Since $ x\mapsto\frac{x\left(1-\cos{x}\right)}{x^{2}} $ is continuous on $ \left(0,1\right] $, and can be extended to a continuous function $ \left[0,1\right] $, it can be upper-bounded on $ \left(0,1\right] $ by some constant $ M>0 :$ $$ \left(\exists M>0\right)\left(\forall x\in\left(0,1\right]\right),\ \frac{\sin{x}\left(1-\cos{x}\right)}{x^{2}}\leq M $$

Thus $ \int_{0}^{x}{\frac{\sin{t}\left(1-\cos{t}\right)}{t^{2}}\,\mathrm{d}t}\leq Mx\underset{x\to 0}{\longrightarrow}0 $, and hence : $$ \lim_{x\to 0}{\int_{x}^{2x}{\frac{\sin{t}}{t^{2}}\,\mathrm{d}t}}=\ln{2} $$

Answer 6

Put $t=ux$ to reduce the expression under limit to $$\int_{1}^{2}\frac{\sin ux} {u^2x}\,du$$ The integrand $$f(x, u) =\frac{\sin (ux)} {u^2x},f(0,u)=\frac{1}{u}$$ is continuous in $[0,h]\times[1,2]$ and hence we can switch limit with integral to get the desired limit as $$\int_{1}^{2}\frac{du}{u}=\log 2$$

• [What you have to do] Copy out the whole excerpt on the limit of the integral of sin t over t squared, without changing a single character.

• [Dataset extract]
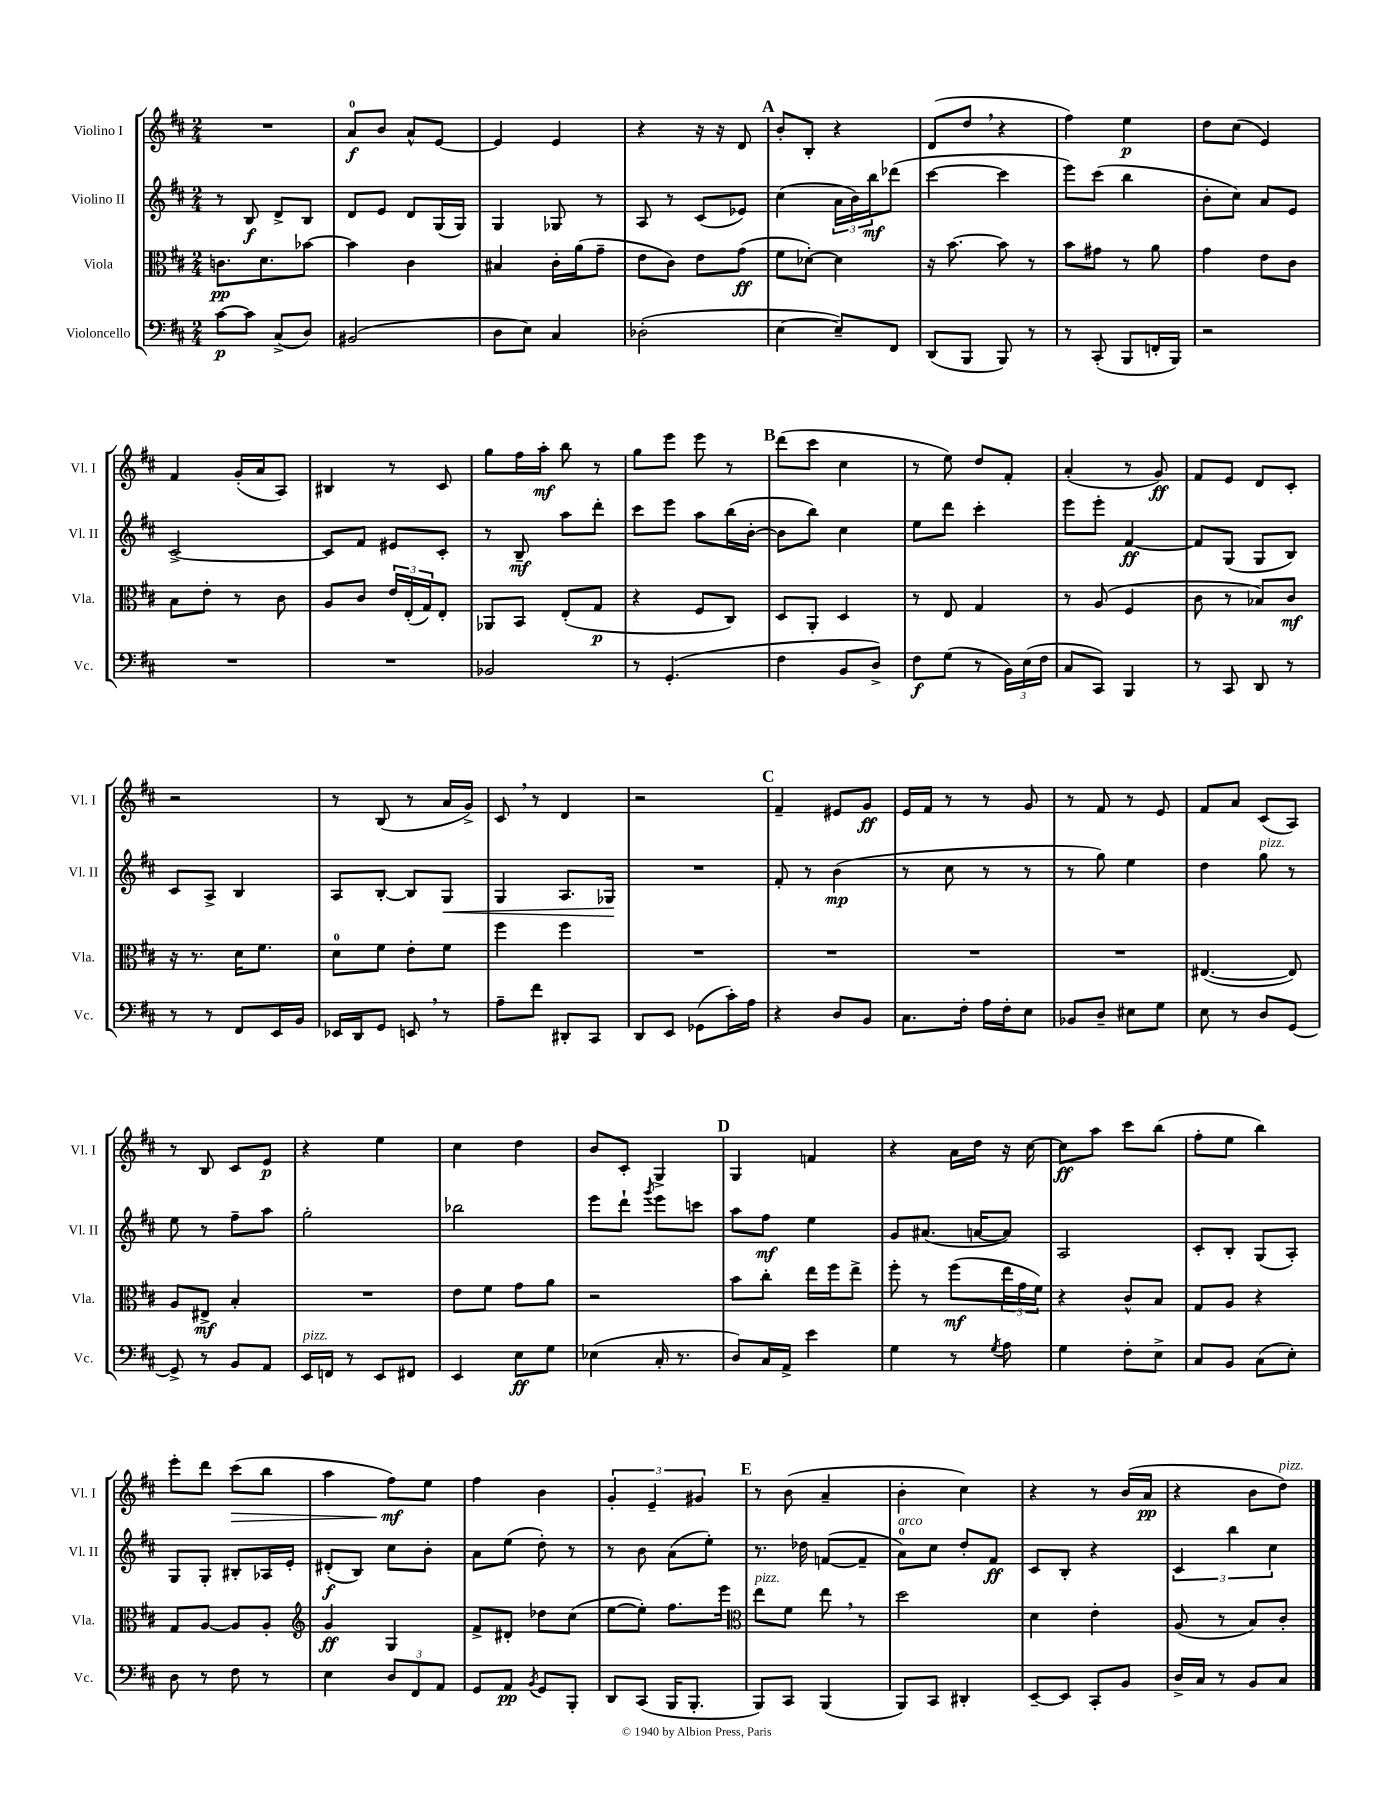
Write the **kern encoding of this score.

• [Answer for this exercise]
Since $ x\mapsto\frac{x\left(1-\cos{x}\right)}{x^{2}} $ is continuous on $ \left(0,1\right] $, and can be extended to a continuous function $ \left[0,1\right] $, it can be upper-bounded on $ \left(0,1\right] $ by some constant $ M>0 :$ $$ \left(\exists M>0\right)\left(\forall x\in\left(0,1\right]\right),\ \frac{\sin{x}\left(1-\cos{x}\right)}{x^{2}}\leq M $$

Thus $ \int_{0}^{x}{\frac{\sin{t}\left(1-\cos{t}\right)}{t^{2}}\,\mathrm{d}t}\leq Mx\underset{x\to 0}{\longrightarrow}0 $, and hence : $$ \lim_{x\to 0}{\int_{x}^{2x}{\frac{\sin{t}}{t^{2}}\,\mathrm{d}t}}=\ln{2} $$

Answer 6

Put $t=ux$ to reduce the expression under limit to $$\int_{1}^{2}\frac{\sin ux} {u^2x}\,du$$ The integrand $$f(x, u) =\frac{\sin (ux)} {u^2x},f(0,u)=\frac{1}{u}$$ is continuous in $[0,h]\times[1,2]$ and hence we can switch limit with integral to get the desired limit as $$\int_{1}^{2}\frac{du}{u}=\log 2$$